Auch in der von dem Oberlandesgericht in Bezug genommenen Entscheidung des Amtsgerichts finden sich keine Ausführungen, anhand derer sich eine hinreichende Wahrscheinlichkeit dafür ergäbe, dass der Beschwerdeführer die Kinder unvermittelt und ohne vorherige Absprache aus ihrem derzeitigen Umfeld herausnehmen würde.
Selbst wenn nach – hier nicht durchgeführten – Ermittlungen des Oberlandesgerichts Zweifel an dieser Zusage des Beschwerdeführers fortbestanden hätten, wäre zu erörtern gewesen, ob der Erlass einer Verbleibensanordnung als milderes Mittel zu einem Entzug des Aufenthaltsbestimmungsrechts in Betracht gekommen wäre. Auch dies hat das Oberlandesgericht vorliegend nicht getan.
Sollte der Erlass einer Verbleibensanordnung aus rechtlichen oder tatsächlichen Gründen als milderes Mittel nicht in Betracht kommen, hätte im Falle eines Herausgabebegehrens des Beschwerdeführers im Übrigen immer noch die Möglichkeit bestanden, ihm dann das Aufenthaltsbestimmungsrecht im Eilverfahren zu entziehen (vgl. BVerfG, Beschluss der 1. Kammer des Ersten Senats vom 19. August 2015 – 1 BvR 1084/15 -, juris, Rn. 24).
══════
**ARBEITSAUFTRAG 1**. Zählen Sie alle Gerichte auf, die im Textauszug vorkommen, und geben Sie sie in der Schreibweise des Textes wieder.
**ARBEITSAUFTRAG 2**. Welche Maßnahme hätte das Oberlandesgericht laut Textauszug als milderes Mittel zum Entzug des Aufenthaltsbestimmungsrechts erörtern müssen?
══════
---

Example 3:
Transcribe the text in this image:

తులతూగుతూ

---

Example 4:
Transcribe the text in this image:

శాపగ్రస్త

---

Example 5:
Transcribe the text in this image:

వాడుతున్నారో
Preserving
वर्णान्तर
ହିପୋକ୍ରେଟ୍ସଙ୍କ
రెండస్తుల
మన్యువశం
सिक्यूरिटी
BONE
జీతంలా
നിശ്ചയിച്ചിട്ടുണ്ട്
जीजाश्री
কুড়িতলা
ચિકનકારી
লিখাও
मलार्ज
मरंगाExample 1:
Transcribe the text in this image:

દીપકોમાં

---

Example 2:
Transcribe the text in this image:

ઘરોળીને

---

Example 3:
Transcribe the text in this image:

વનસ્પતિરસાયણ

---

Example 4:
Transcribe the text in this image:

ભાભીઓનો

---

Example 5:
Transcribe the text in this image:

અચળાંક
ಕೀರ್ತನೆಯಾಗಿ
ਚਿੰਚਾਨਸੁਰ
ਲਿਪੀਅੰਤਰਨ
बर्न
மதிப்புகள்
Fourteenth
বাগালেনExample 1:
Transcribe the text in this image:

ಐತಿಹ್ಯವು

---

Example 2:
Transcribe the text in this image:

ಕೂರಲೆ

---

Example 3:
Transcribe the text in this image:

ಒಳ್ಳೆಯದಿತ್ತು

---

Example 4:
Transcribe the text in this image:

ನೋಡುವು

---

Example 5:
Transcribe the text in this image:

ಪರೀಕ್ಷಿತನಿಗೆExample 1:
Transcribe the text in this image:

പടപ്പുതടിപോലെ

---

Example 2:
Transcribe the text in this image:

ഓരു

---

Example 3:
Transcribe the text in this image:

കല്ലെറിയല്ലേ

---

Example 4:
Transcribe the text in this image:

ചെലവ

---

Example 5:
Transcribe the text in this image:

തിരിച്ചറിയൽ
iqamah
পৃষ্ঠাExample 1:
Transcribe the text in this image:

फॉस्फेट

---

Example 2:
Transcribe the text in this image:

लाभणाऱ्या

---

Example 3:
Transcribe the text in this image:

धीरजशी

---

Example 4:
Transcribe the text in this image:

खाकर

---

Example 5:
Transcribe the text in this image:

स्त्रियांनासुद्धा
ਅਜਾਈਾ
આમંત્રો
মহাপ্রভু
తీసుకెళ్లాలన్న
══════
**LÖSUNG 1**. Oberlandesgericht, Amtsgericht, BVerfG

**LÖSUNG 2**. Den Erlass einer Verbleibensanordnung.